Online dating has created many success stories throughout the world. Don't be afraid to give it a try because of the horror stories you may have heard, just make sure you follow your intuition and understand that if something sounds too good to be true, it probably is.

Comments (9)

ASDFGHJKD
I know some of these rules are necessary.
But don't blame all the men. I have met some women who are only looking for money.
LaFonda
Yes, and you will know the liars, because they have bad memory. laugh
BananaRepublic
SO MUCH BULL-SHIT .***
BananaRepublic
zzzzzzzzzzzzzzzzzzzzzzzzzzzzzzzzzzzzzzzzzzzzzzzzzzzzzz
Nos. 1 & 3 are pretty much a given ... Now for #2 ... I agree, so I can not , for the life of me, understand why some profiles here make a sweeping claim that for them ... all members are scammers/fakes when they offer the possibility of external social media apps that make it possible to text/audio & video call in real time ... Bec., wouldn't it expose better such scammers/fakes when you hear their voice or see them live on video call ... or text back in real time so it wld be more detectable shld said questionable member take too much pause when texting back (ex. running his/her true native lang. thru a translator) ?

Now ... as for #4 ... Such is true .... But may I also add one more insight on "Don't attempt to force him into conversation ...." ... I have had several experiences on this which still perplex me as to the exact cause ... Sent you a Like ... you Like back... Probably just curious to see if they will get a Like back ....sometimes never even bother to write after that ... or... writes back nice and sufficient at the start...then u clearly notice though that the other person has not initiated conversation ever... even though they may write their enthusiasm for getting to know you so you expect some normal banter back & forth ...... Sometimes... you get same brief phrases being dropped to your Inbox, as if you are getting back automated messages even though you know it's another human at the other end ... So yes, aside from "ghosting" shld there have been a change of mind/heart ... it makes also one wonder if some people have lagged behind on their social communication skills thru the yrs ... and you end up pulling the cart on your own ... in order for the wagon of communication to get moving along ... which , of course, merits dropping the yoke and just hail a taxi to take you somewhere else, so to speak ...
KindaLameDude
In regards to # 2. Talking on the phone is required.
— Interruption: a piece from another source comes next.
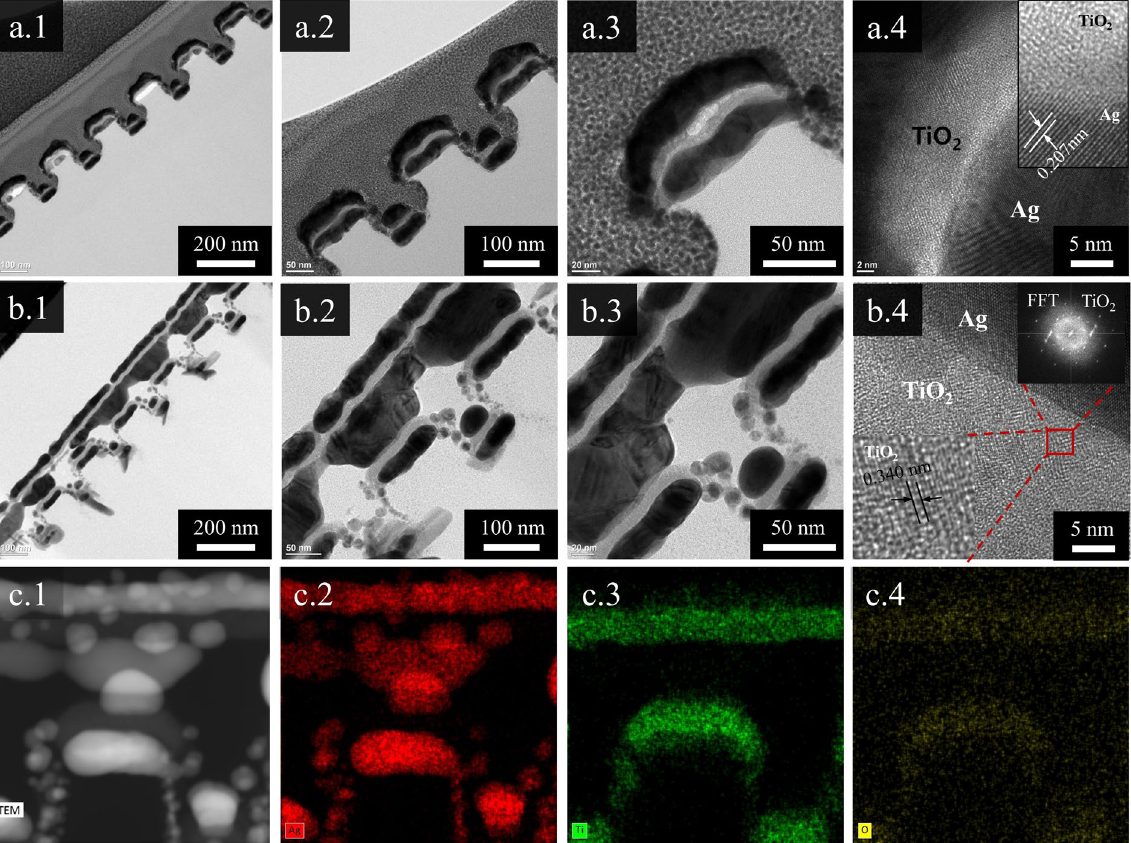
Figure 4. ( a . 1 , a . 2 , and a . 3 ) cross-sectional TEM images of Ag/TiO 2 nanocomposite wires, ( a . 4 ) high- resolution TEM images in the Ag and TiO 2 layers (inset: crystallinity of Ag and TiO 2 , scale: 1 nm); ( b . 1 , b . 2 , and b . 3 ) cross-sectional TEM image of two-layer Ag/TiO 2 nanocomposite cross architecture, ( b . 4 ) high-resolution TEM image of Ag and TiO 2 layers (insets: crystallinity and FFT image of TiO 2 ). ( c . 1 – 4 ) TEM image of Ag/TiO 2 nanocomposite cross architecture and the corresponding EDS mapping images of Ag, Ti, and O, in that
Well, I was the (non successful) target of a scam some years ago. The girl - who I had many conversations with on the site - actually called me. We talked on 2 or 3 occasions and it all seemed honest / real - but of course when the conversation turned towards her sick mother needing money, I sensed fish in the smell. I googled her email adress and found there had been a LOT of people falling for the scam - and who had actually SENT money. And - felt like suckers afterwards of course. I'm just writing this to say that IF a person talks to you on the phone - it can STILL be a scam.
Irishrose1949
First of all if you give somebody your email you have allowed them to access a lot of personal info about you. If they are a scammer they can access your financial resources, medical info, where you exactly live or work, and further go into your family info.Think about it for a while, how much info do you want out on the net about you? Also, if you have a cell phone be very careful giving out a cell number is even worse, get yourself a "burn" phone, it is much harder to track personal info and no I am not a scammer. I work for a Federal Law firm and be careful out there.
Jardis1978
I already give up to find someone by using website. I have to take 2 or 3 hours to check some information of the guys. Then I find out it is cheating.
tangeos
Rules designed for ladies dating online. Hm, what about gentlemen?